The album’s sound is a taste of Crack Era New York. Music writer Mark Drery noted the “collage of sputtering Uzis, waling sirens, fragments of radio and TV commentary… and key phrases lifted from rousing speeches by famous black leaders.” The music, according to Drery, was “haunted by the ghosts” of “Michael Stewart, beaten to death by New York City Transit Police, Michael Griffith chased into the headlights of an oncoming car in Howard Beach, and Yusef Hawkins shot in Bensonhurst.” The album also provides reference to several icons of black resistance who were considered political prisoners, including Huey Newton, Bobby Seale and Eldridge Cleaver. On the track “Rebel Without a Pause” Chuck D calls himself a “supporter of Chesimard.” A reference, of course, to Assata Shakur—formerly Joanne Chesimard.

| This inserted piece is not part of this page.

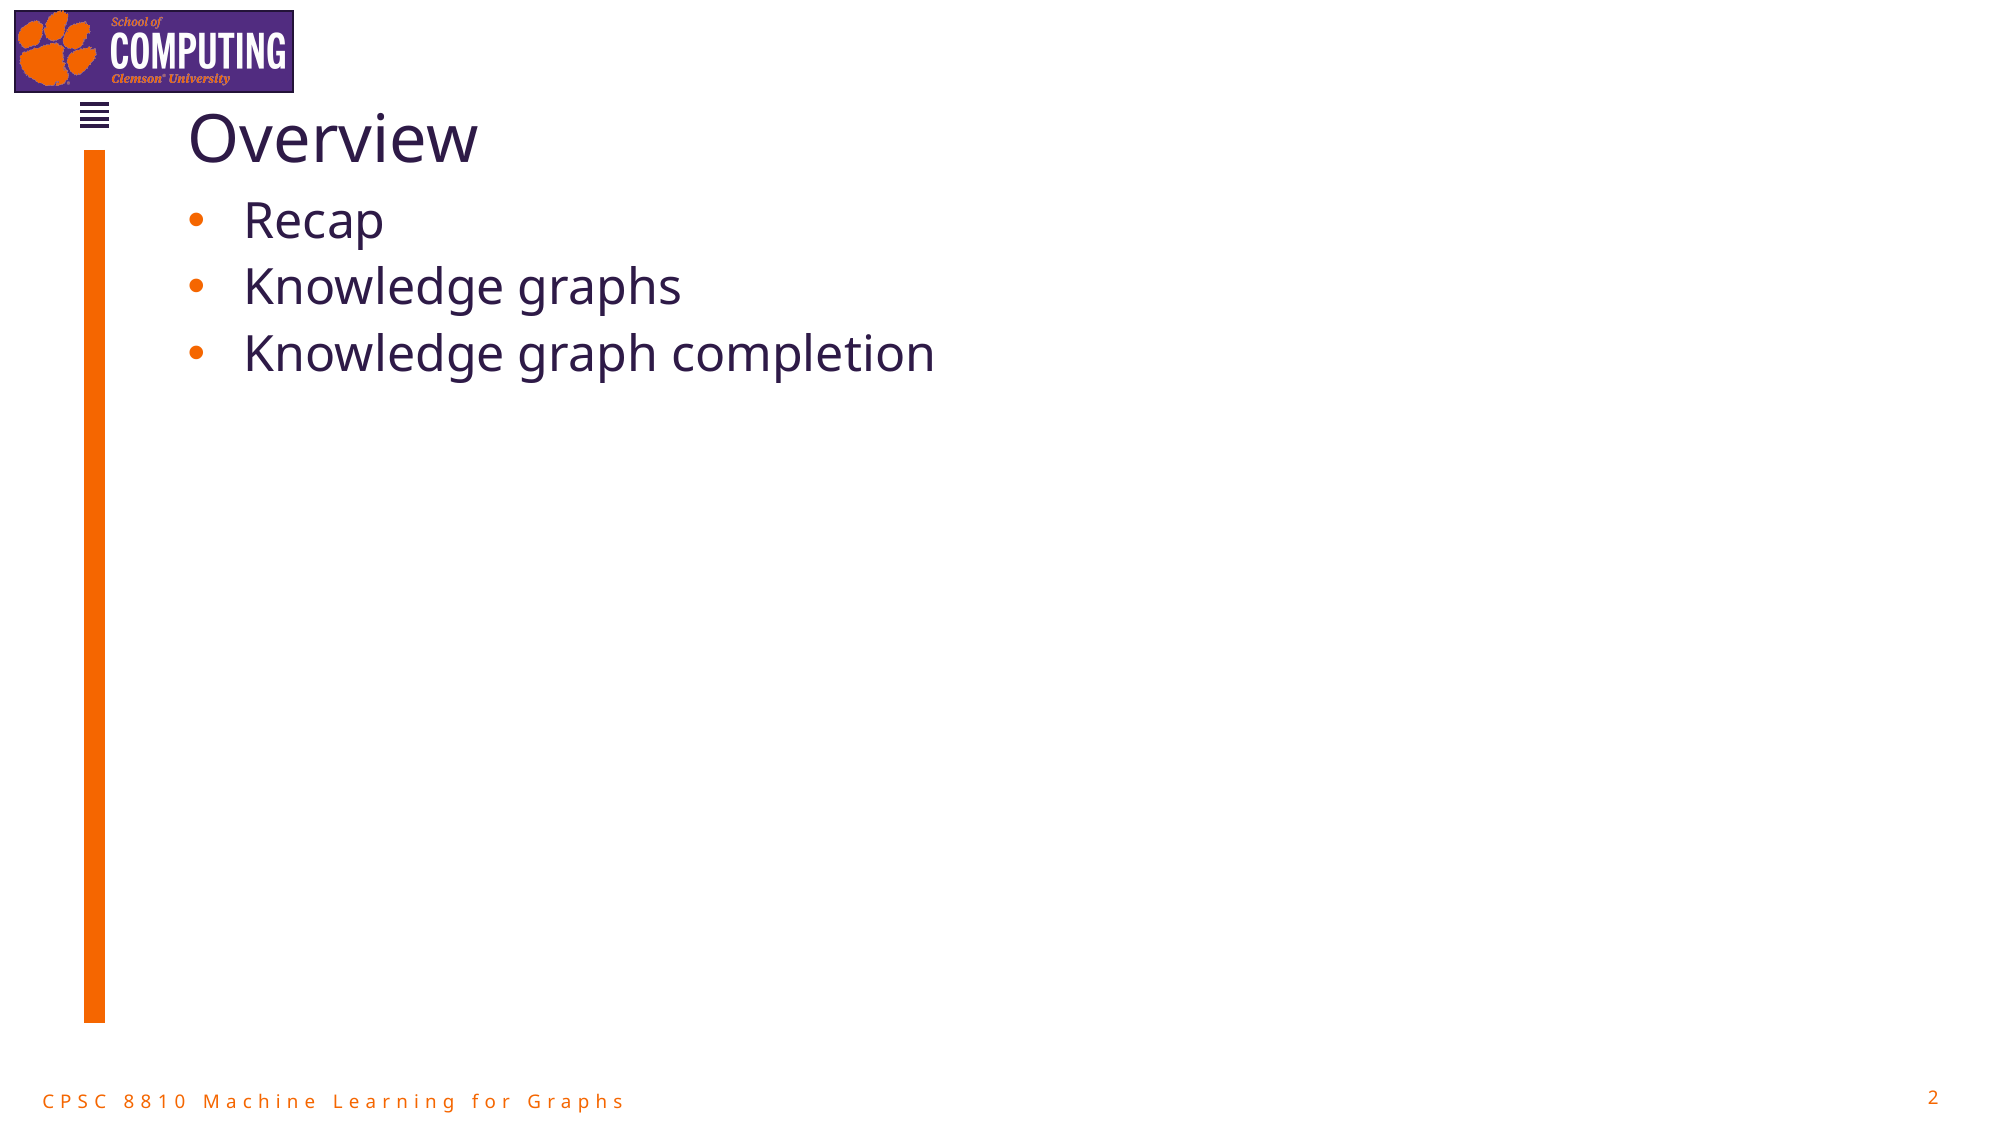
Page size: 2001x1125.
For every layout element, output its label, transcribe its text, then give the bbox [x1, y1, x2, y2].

Albeit through a different mode, Public Enemy continued the tradition of Malcolm X and others by talking the Black liberation struggle in personal, honest tones. Offering alternative explanations for key social events and issues, the group weighed in on scores of controversies. On “Black Steel in the Hour of Chaos,” Chuck provides a radicalized account of the state penitentiary which operates like a “form of slavery.” On “Prophets of Rage,” Chuck takes Margaret Thatcher to task for her unwillingness to endorse the release of Nelson Mandela. In “Louder Than a Bomb” and “Party for Your Right to Fight,” the references to phone taps, J. Edgar Hoover’s racism, and federal surveillance speak to the legacy of COINTELPRO efforts to undermine Black Power. “911’s a Joke” lambasted lackluster public services and exceedingly long police and ambulance response times. The groups master stroke, though, came in 1989 on the title track of Spike Lee’s film Do The Right Thing. “Fight The Power,” written for Lee’s film, and its accompanying video were the height of Public Enemy’s new Black Nationalism.
Do The Right Thing opened June 30, 1989, as the Central Park Jogger case raged forward. The video for “Fight The Power” was intended to be a “Young People’s March to End Racial Violence.” T-shirts and placards were handed out to local attendees featuring images of Angela Davis, Jesse Jackson, Paul Robeson, Frederick Douglass, Marcus Garvey, and Muhammad Ali. Public Enemy performed the song behind a red, black and green stage framed by a large photo of Malcolm X. According to one writer, it was as if “the 1972 Black Political Assembly had been transformed into a
millennial Brooklyn block party.” Perhaps more interesting, the video began with footage of the March on Washington, followed by the voiceover: “We ain’t going out like that 63’ nonsense.”
In an era of consensus regarding punishment and law and order, Public Enemy offered an important aside from ground zero. Their message and cultural forms had become the central cultural vehicle for open reflection on important issues ranging from poverty to policing, mass incarceration, news coverage of the urban poor and the crack trade, daily rituals of life as a hustler, violence, the Black family, and Black history.